▶ [Brief]
Render every line from the start of the data up to and including the line containing "Write the alphaTex for this tab." as a JSON list of strings, one string per line, with blank lines omitted.

▶ [Material for this task]
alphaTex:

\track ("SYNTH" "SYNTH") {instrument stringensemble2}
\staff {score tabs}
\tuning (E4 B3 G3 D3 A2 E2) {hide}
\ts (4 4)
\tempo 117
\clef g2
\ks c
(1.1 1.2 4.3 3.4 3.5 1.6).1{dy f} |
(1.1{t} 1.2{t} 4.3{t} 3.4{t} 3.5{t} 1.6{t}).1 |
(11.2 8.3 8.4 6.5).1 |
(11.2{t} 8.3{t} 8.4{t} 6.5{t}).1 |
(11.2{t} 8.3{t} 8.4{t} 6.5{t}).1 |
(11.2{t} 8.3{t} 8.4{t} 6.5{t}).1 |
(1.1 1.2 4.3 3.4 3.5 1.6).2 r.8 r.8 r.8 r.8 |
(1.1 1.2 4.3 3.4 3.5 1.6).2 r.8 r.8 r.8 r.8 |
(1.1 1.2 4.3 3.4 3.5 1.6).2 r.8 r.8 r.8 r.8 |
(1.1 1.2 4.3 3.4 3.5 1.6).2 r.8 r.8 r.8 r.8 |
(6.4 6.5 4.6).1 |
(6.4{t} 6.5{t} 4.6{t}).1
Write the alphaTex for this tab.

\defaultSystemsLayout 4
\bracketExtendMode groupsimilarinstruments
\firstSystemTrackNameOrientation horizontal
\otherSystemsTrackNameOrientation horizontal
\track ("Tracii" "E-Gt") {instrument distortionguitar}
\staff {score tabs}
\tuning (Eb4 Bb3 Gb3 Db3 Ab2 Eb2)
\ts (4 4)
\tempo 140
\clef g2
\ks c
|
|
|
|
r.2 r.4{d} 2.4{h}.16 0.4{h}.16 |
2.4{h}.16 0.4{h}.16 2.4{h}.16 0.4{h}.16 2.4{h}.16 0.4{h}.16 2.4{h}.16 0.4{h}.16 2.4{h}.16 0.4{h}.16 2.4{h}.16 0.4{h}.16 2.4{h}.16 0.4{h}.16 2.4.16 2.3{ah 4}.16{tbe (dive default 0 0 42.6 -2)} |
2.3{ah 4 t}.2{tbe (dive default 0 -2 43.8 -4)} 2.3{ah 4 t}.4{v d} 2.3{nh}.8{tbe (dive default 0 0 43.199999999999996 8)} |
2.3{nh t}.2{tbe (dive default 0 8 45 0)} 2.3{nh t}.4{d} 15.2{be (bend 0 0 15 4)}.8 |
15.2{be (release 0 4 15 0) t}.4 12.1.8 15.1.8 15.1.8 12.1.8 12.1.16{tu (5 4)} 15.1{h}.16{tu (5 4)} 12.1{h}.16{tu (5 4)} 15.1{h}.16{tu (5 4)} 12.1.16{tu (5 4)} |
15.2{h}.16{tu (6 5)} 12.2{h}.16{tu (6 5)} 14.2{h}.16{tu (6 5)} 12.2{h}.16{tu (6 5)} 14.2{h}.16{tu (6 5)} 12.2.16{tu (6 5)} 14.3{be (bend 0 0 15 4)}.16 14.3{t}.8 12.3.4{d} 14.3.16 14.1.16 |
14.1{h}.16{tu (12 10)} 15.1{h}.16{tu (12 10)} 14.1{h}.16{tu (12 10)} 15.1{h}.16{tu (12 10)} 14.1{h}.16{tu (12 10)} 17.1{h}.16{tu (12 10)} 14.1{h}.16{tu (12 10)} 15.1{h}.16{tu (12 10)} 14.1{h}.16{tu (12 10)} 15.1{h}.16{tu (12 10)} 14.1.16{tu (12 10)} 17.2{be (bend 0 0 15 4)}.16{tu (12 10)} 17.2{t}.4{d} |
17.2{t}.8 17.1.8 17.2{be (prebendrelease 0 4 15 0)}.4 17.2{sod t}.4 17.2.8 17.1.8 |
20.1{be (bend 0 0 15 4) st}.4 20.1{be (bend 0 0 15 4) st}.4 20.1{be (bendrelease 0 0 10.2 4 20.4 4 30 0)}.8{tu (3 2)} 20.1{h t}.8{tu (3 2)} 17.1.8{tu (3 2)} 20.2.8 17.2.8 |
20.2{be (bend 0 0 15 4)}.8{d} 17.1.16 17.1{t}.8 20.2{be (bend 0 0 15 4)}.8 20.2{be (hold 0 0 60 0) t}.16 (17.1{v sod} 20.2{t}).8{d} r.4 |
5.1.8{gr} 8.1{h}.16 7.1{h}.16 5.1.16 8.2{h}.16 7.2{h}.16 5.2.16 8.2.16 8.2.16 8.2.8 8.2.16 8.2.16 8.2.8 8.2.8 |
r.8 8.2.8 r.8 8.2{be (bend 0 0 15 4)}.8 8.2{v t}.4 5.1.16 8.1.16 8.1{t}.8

▶ [Full output]
[
  "alphaTex:",
  "\\track (\"SYNTH\" \"SYNTH\") {instrument stringensemble2}",
  "\\staff {score tabs}",
  "\\tuning (E4 B3 G3 D3 A2 E2) {hide}",
  "\\ts (4 4)",
  "\\tempo 117",
  "\\clef g2",
  "\\ks c",
  "(1.1 1.2 4.3 3.4 3.5 1.6).1{dy f} |",
  "(1.1{t} 1.2{t} 4.3{t} 3.4{t} 3.5{t} 1.6{t}).1 |",
  "(11.2 8.3 8.4 6.5).1 |",
  "(11.2{t} 8.3{t} 8.4{t} 6.5{t}).1 |",
  "(11.2{t} 8.3{t} 8.4{t} 6.5{t}).1 |",
  "(11.2{t} 8.3{t} 8.4{t} 6.5{t}).1 |",
  "(1.1 1.2 4.3 3.4 3.5 1.6).2 r.8 r.8 r.8 r.8 |",
  "(1.1 1.2 4.3 3.4 3.5 1.6).2 r.8 r.8 r.8 r.8 |",
  "(1.1 1.2 4.3 3.4 3.5 1.6).2 r.8 r.8 r.8 r.8 |",
  "(1.1 1.2 4.3 3.4 3.5 1.6).2 r.8 r.8 r.8 r.8 |",
  "(6.4 6.5 4.6).1 |",
  "(6.4{t} 6.5{t} 4.6{t}).1",
  "Write the alphaTex for this tab."
]